How do you file a damage claim, and where, for a local versus interstate move?
On this page
A damage claim is a written request to the moving company to pay for loss or damage to your shipment, and it is filed with the carrier that moved you, not with a regulator. A phone call asking for money is not a filed claim. The path and the timing differ between a Georgia local move and an interstate move, so it helps to know which one you made before you start.
What a claim actually is
A claim is a document. It identifies the shipment, lists the items lost or damaged, states their value, and asks the carrier to repair, replace, or settle. It goes to the mover because the mover is the party liable under the contract, the bill of lading. A complaint to a state or federal agency is a separate act for a separate purpose; the claim is how you ask to be made whole, and it lives with the company that did the move.
Interstate moves: the FMCSA path
For a move that crossed a state line, federal rules set the process. The basic path is straightforward:
- Request the company’s claim form from the mover.

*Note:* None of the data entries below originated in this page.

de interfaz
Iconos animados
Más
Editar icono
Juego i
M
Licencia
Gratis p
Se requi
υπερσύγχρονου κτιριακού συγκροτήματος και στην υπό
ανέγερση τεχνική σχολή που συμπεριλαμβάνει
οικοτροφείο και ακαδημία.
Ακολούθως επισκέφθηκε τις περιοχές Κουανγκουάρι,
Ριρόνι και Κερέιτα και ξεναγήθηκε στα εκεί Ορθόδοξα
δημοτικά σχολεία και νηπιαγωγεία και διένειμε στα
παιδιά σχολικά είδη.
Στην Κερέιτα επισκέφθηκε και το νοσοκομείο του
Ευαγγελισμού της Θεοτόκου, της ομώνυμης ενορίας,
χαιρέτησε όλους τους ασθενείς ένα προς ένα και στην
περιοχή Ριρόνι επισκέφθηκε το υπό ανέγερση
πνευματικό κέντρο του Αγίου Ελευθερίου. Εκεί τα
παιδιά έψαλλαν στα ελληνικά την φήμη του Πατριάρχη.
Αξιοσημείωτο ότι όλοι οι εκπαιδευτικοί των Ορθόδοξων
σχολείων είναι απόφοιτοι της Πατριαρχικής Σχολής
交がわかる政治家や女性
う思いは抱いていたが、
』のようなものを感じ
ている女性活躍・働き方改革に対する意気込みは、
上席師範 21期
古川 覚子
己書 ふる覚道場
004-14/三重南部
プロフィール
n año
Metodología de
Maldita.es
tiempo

- Complete it in writing, listing each damaged or lost item, an estimated value, and the bill of lading number.
- Attach supporting material, photographs and your inventory help.
- File it in writing with the carrier within 9 months of delivery.
Once you file, the federal clock runs on the mover. It must acknowledge your claim within 30 days and must deny it or make a settlement offer within 120 days. Interstate movers must also offer arbitration as a way to resolve a dispute that does not settle directly. Filing earlier than the deadline is wise, but the 9-month window is the outer limit for an interstate claim.
Local moves: the Georgia DPS path
For a move that stayed inside Georgia, the claim is governed by state rules under the Department of Public Safety. The structure is similar but the timing is different. You generally submit a written claim to the carrier within 90 days of delivery, and the carrier is expected to resolve it; DPS has authority to require a carrier to handle a claim to a conclusion within 90 days after it is filed. The claim still goes to the mover first, in writing.
Keep the claim and the complaint separate
These two channels are not interchangeable. The claim asks the carrier to pay. If the carrier ignores the claim, denies it unfairly, or the company is acting in bad faith, that is when a complaint to the regulator comes in, DPS for an in-state move, FMCSA for an interstate one. Filing a claim with the carrier does not bar you from complaining to the agency, and complaining to the agency does not replace filing the claim.
Before you file
Whichever path applies, document first. Note damage on the delivery paperwork before signing, photograph it, and keep your inventory and bill of lading. Then put the claim in writing to the carrier, on its form if it has one, and send it within your window, 9 months for interstate, 90 days for a Georgia local move. File in writing with the carrier, keep a copy of everything, and the claim has a record behind it from the start.